* Your task *
Which lines below contain "Shop"? Copy every one of them.

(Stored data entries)

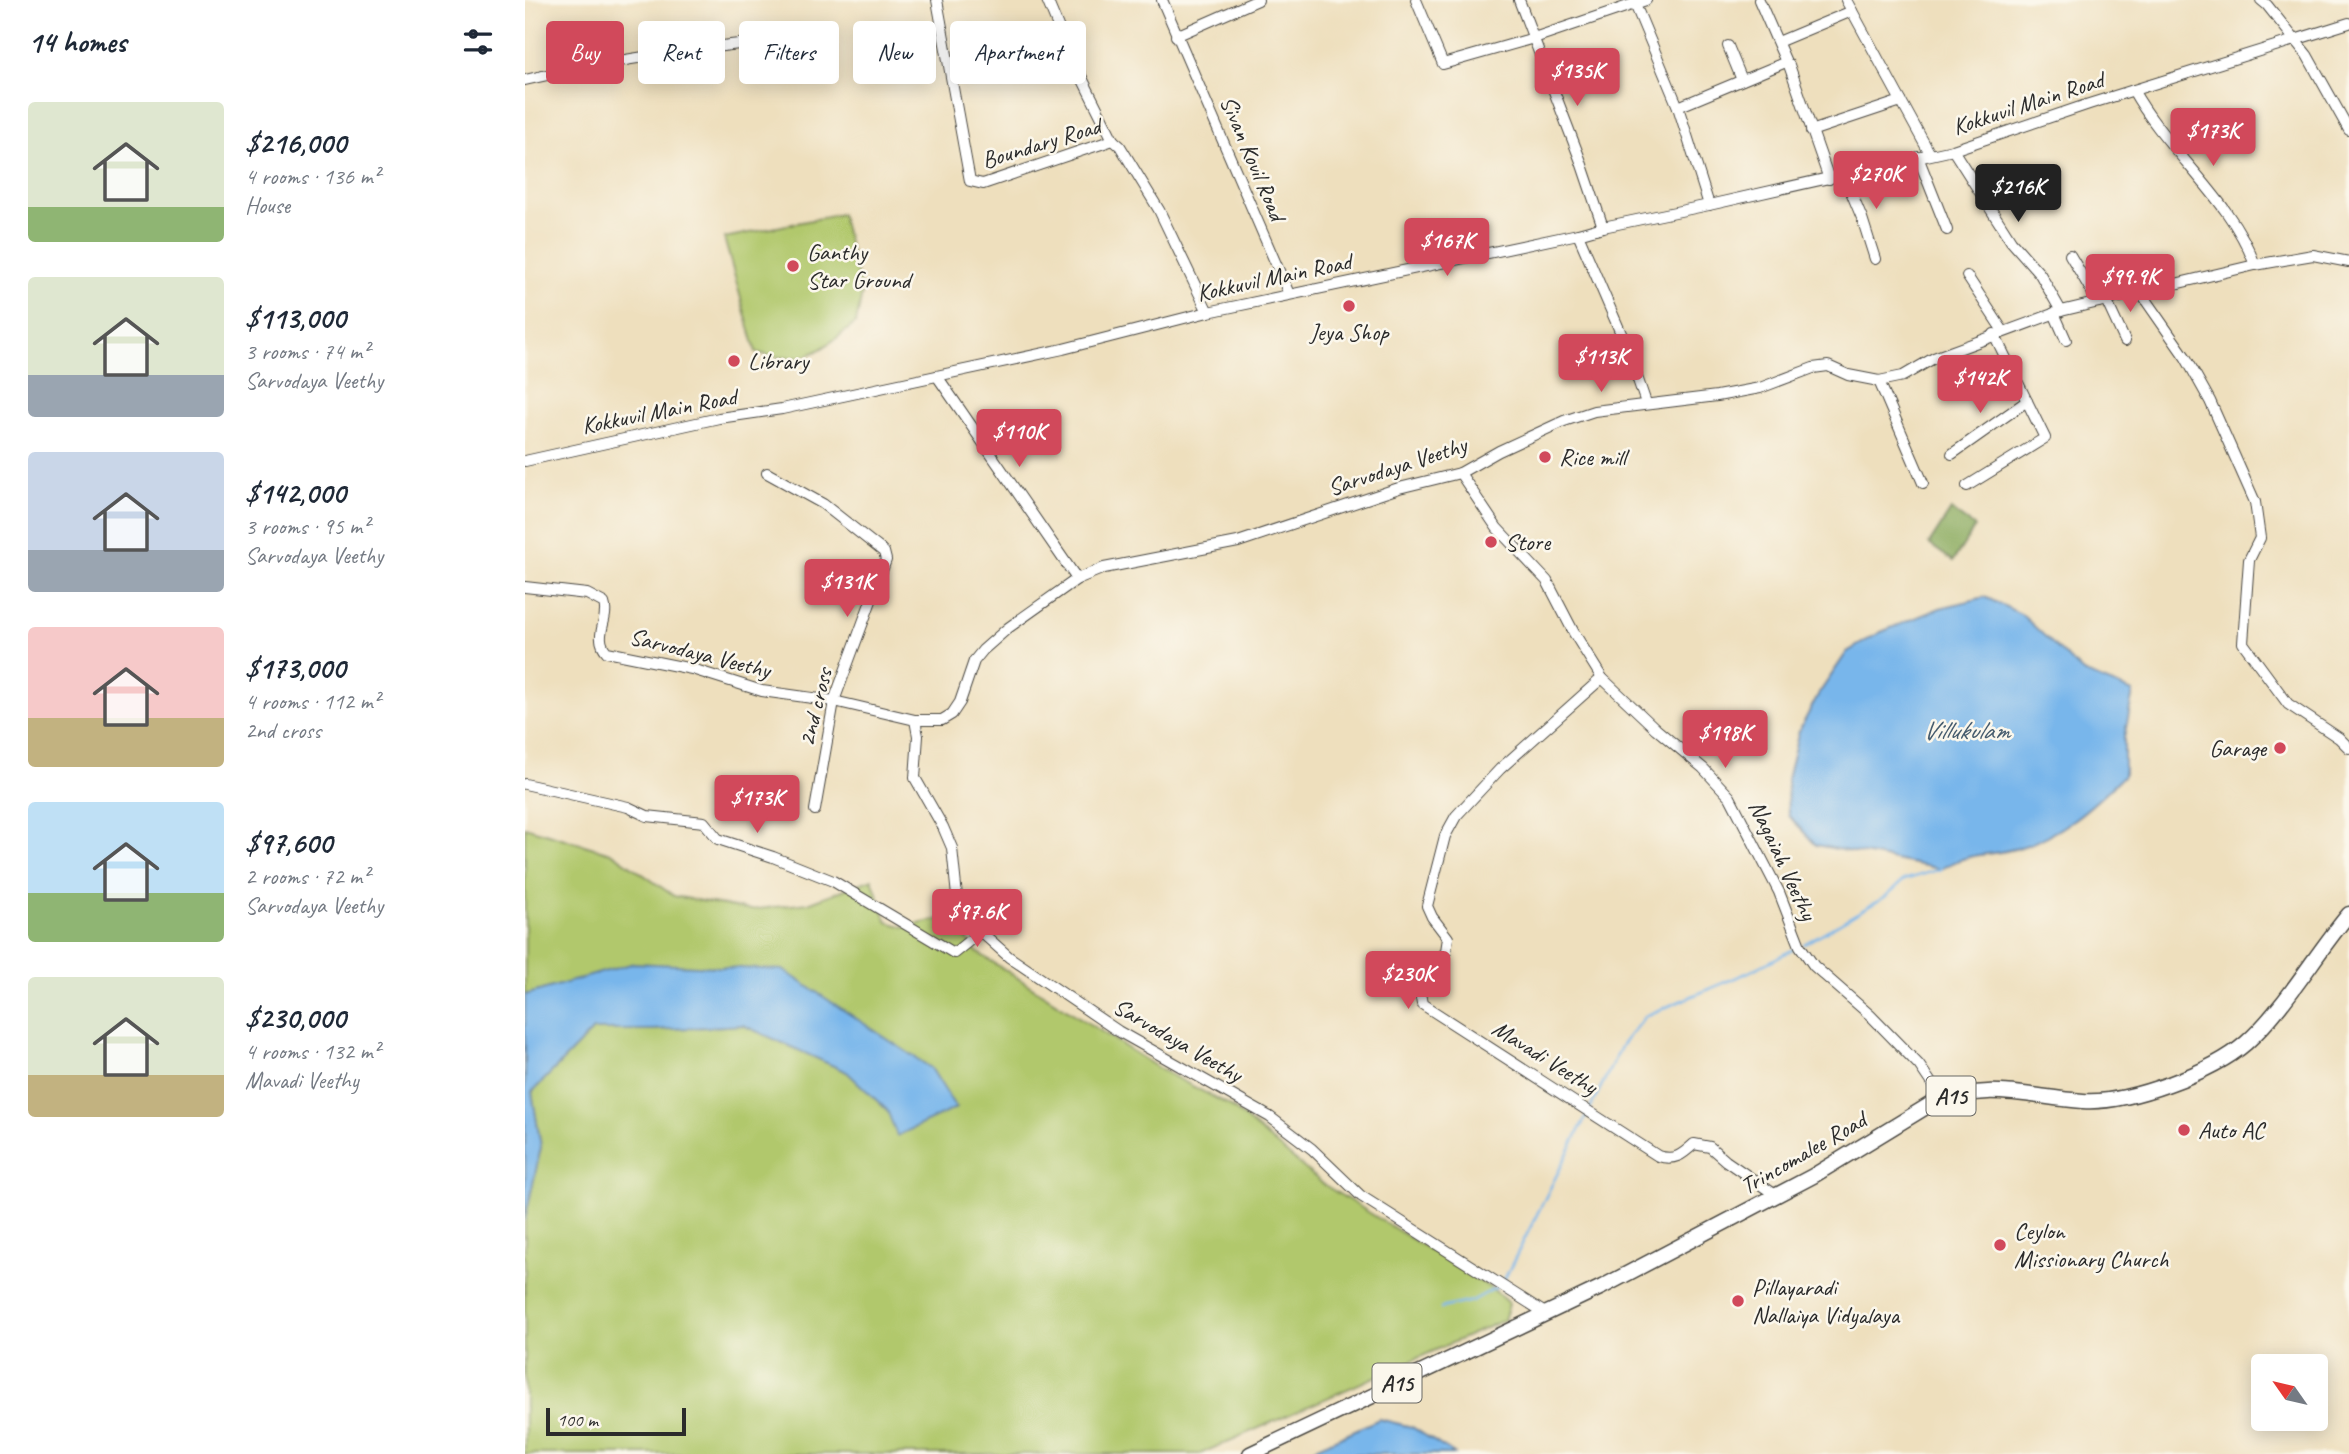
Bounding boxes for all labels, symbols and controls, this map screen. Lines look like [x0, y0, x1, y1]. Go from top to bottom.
chip: Buy [546, 21, 624, 84]
chip: Rent [638, 21, 725, 84]
chip: Filters [739, 21, 839, 84]
chip: New [853, 21, 936, 84]
chip: Apartment [950, 21, 1086, 84]
text: 14 homes [28, 23, 126, 61]
icon: filters [459, 23, 497, 61]
pin: $135K [1528, 48, 1626, 108]
text: $135K [1551, 56, 1603, 85]
street label: Kokkuvil Main Road [1949, 63, 2111, 142]
street label: Sivan Kovil Road [1213, 91, 1294, 228]
pin: $173K [2164, 108, 2262, 168]
street label: Boundary Road [978, 110, 1107, 175]
text: $173K [2187, 116, 2240, 145]
text: $216,000 [245, 124, 346, 162]
icon: home [84, 130, 168, 214]
pin: $270K [1827, 152, 1925, 211]
text: $270K [1850, 159, 1903, 188]
text: 4 rooms · 136 m² [245, 162, 380, 191]
pin: $216K [1969, 164, 2067, 224]
text: $216K [1991, 172, 2045, 201]
text: House [245, 191, 290, 220]
pin: $167K [1398, 218, 1496, 278]
text: $167K [1420, 226, 1474, 255]
place label: Ganthy Star Ground [807, 237, 914, 295]
street label: Kokkuvil Main Road [1194, 245, 1357, 308]
pin: $99.9K [2073, 254, 2187, 314]
marker: Ganthy Star Ground [785, 258, 801, 274]
text: $99.9K [2102, 262, 2158, 291]
marker: Jeya Shop [1341, 298, 1357, 314]
text: $113,000 [245, 299, 345, 337]
icon: home [84, 305, 168, 389]
place label: Jeya Shop [1309, 317, 1390, 347]
pin: $113K [1552, 334, 1650, 394]
text: 3 rooms · 74 m² [245, 337, 369, 366]
text: $113K [1574, 342, 1628, 371]
place label: Library [748, 346, 810, 376]
marker: Library [726, 353, 742, 369]
pin: $142K [1931, 356, 2029, 415]
text: $142K [1953, 363, 2007, 392]
text: Sarvodaya Veethy [245, 366, 383, 395]
street label: Kokkuvil Main Road [579, 381, 742, 441]
pin: $110K [970, 410, 1068, 469]
text: $110K [992, 417, 1046, 446]
street label: Sarvodaya Veethy [1324, 429, 1472, 503]
place label: Rice mill [1559, 442, 1630, 472]
marker: Rice mill [1537, 449, 1553, 465]
text: $142,000 [245, 474, 345, 512]
icon: home [84, 480, 168, 564]
text: 3 rooms · 95 m² [245, 512, 369, 541]
place label: Store [1505, 527, 1552, 557]
marker: Store [1483, 534, 1499, 550]
text: Sarvodaya Veethy [245, 541, 383, 570]
pin: $131K [798, 560, 896, 619]
text: $131K [820, 567, 874, 596]
street label: Sarvodaya Veethy [626, 621, 775, 685]
text: $173,000 [245, 649, 345, 687]
icon: home [84, 655, 168, 739]
street label: 2nd cross [791, 663, 840, 749]
text: 4 rooms · 112 m² [245, 687, 380, 716]
pin: $198K [1676, 710, 1774, 770]
water label: Villukulam [1923, 714, 2012, 747]
text: 2nd cross [245, 716, 321, 745]
text: $198K [1699, 718, 1751, 747]
place label: Garage [2209, 733, 2268, 763]
marker: Garage [2272, 740, 2288, 756]
pin: $173K [708, 776, 806, 835]
text: $173K [731, 783, 784, 812]
street label: Nagaiah Veethy [1742, 795, 1825, 926]
text: $97,600 [245, 824, 332, 862]
icon: home [84, 830, 168, 914]
text: 2 rooms · 72 m² [245, 862, 369, 891]
pin: $97.6K [920, 890, 1034, 949]
text: Sarvodaya Veethy [245, 891, 383, 920]
text: $97.6K [948, 897, 1006, 926]
pin: $230K [1359, 951, 1457, 1011]
text: $230K [1381, 959, 1435, 988]
street label: Sarvodaya Veethy [1108, 991, 1249, 1090]
text: $230,000 [245, 999, 345, 1037]
icon: home [84, 1005, 168, 1089]
street label: Mavadi Veethy [1487, 1013, 1605, 1102]
text: 4 rooms · 132 m² [245, 1037, 380, 1066]
text: Mavadi Veethy [245, 1066, 359, 1095]
road number: A15 [1927, 1077, 1975, 1116]
street label: Trincomalee Road [1735, 1103, 1874, 1201]
place label: Auto AC [2198, 1115, 2267, 1145]
marker: Auto AC [2176, 1122, 2192, 1138]
place label: Ceylon Missionary Church [2014, 1216, 2169, 1274]
marker: Ceylon Missionary Church [1992, 1237, 2008, 1253]
place label: Pillayaradi Nallaiya Vidyalaya [1752, 1272, 1901, 1330]
marker: Pillayaradi Nallaiya Vidyalaya [1730, 1293, 1746, 1309]
north arrow [2251, 1354, 2327, 1432]
map controls [2251, 1354, 2328, 1431]
road number: A15 [1373, 1364, 1421, 1402]
scale bar [546, 1405, 686, 1437]
text: 100 m [557, 1408, 598, 1432]

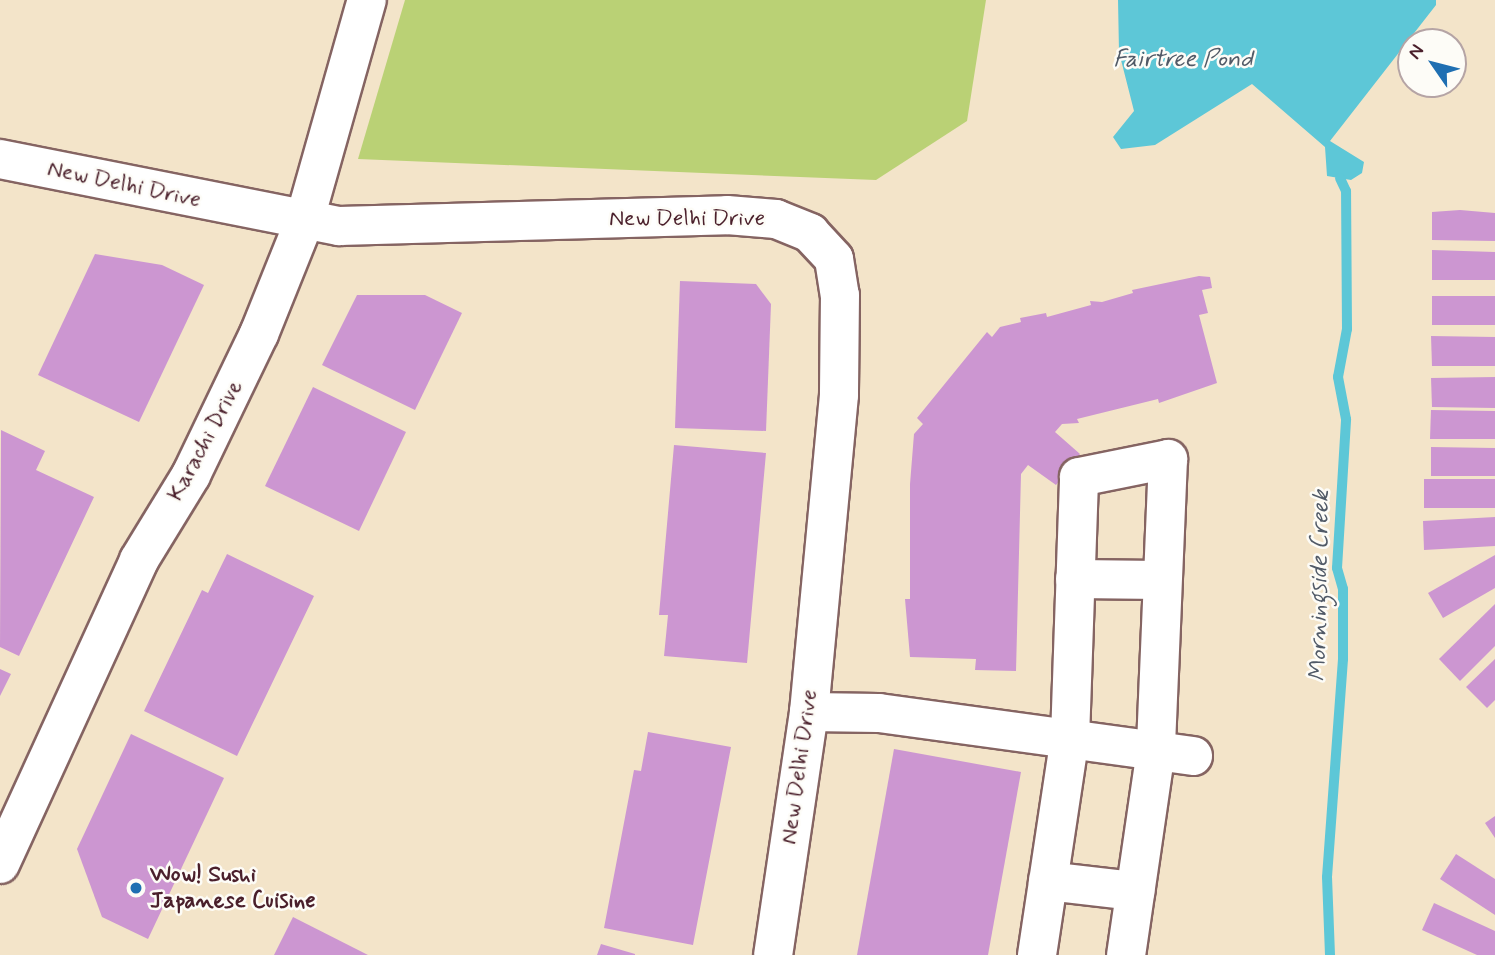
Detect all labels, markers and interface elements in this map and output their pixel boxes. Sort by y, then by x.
north arrow [1397,28,1467,98]
text: N [1402,39,1430,64]
water label: Fairtree Pond [1114,46,1252,74]
street label: New Delhi Drive [47,156,201,214]
street label: New Delhi Drive [611,205,763,233]
street label: Karachi Drive [163,376,249,506]
water label: Morningside Creek [1304,489,1336,683]
street label: New Delhi Drive [776,690,824,844]
place label: Wow! Sushi Japanese Cuisine [150,861,330,915]
marker: Wow! Sushi Japanese Cuisine [128,880,144,896]

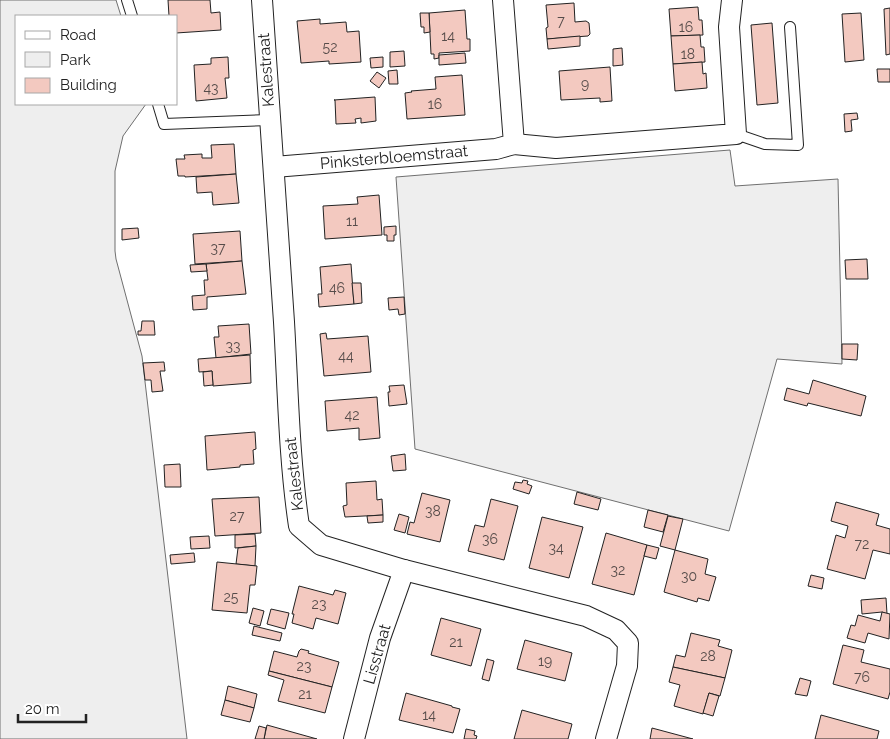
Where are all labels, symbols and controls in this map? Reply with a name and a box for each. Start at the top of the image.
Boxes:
house number: 7 [557,13,565,29]
legend [15,15,178,105]
house number: 16 [679,19,693,35]
text: Road [60,26,96,44]
house number: 14 [441,28,455,44]
street label: Kalestraat [254,32,278,108]
house number: 52 [323,39,337,55]
house number: 18 [681,46,695,62]
text: Park [60,51,91,69]
text: Building [60,76,117,94]
house number: 9 [581,76,589,92]
house number: 43 [203,80,219,96]
house number: 16 [428,96,442,112]
street label: Pinksterbloemstraat [319,141,469,173]
house number: 11 [346,213,358,229]
house number: 37 [211,240,226,256]
house number: 46 [329,280,345,296]
house number: 33 [226,338,240,354]
house number: 44 [338,348,354,364]
house number: 42 [345,407,359,423]
street label: Kalestraat [281,436,307,512]
house number: 38 [425,503,441,519]
house number: 27 [230,508,245,524]
house number: 36 [482,531,498,547]
house number: 72 [855,536,869,552]
house number: 34 [548,540,564,556]
house number: 32 [611,562,625,578]
house number: 30 [681,568,697,584]
house number: 25 [224,589,239,605]
house number: 23 [312,596,326,612]
street label: Lisstraat [359,621,395,686]
house number: 21 [449,634,463,650]
house number: 28 [700,648,716,664]
house number: 19 [538,653,552,669]
house number: 23 [297,658,311,674]
house number: 76 [854,669,870,685]
house number: 21 [298,686,312,702]
scale bar [18,692,85,724]
text: 20 m [25,700,60,718]
house number: 14 [422,707,436,723]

* Answer space *
marker: Jeya Shop [1341, 298, 1357, 314]
place label: Jeya Shop [1309, 317, 1390, 347]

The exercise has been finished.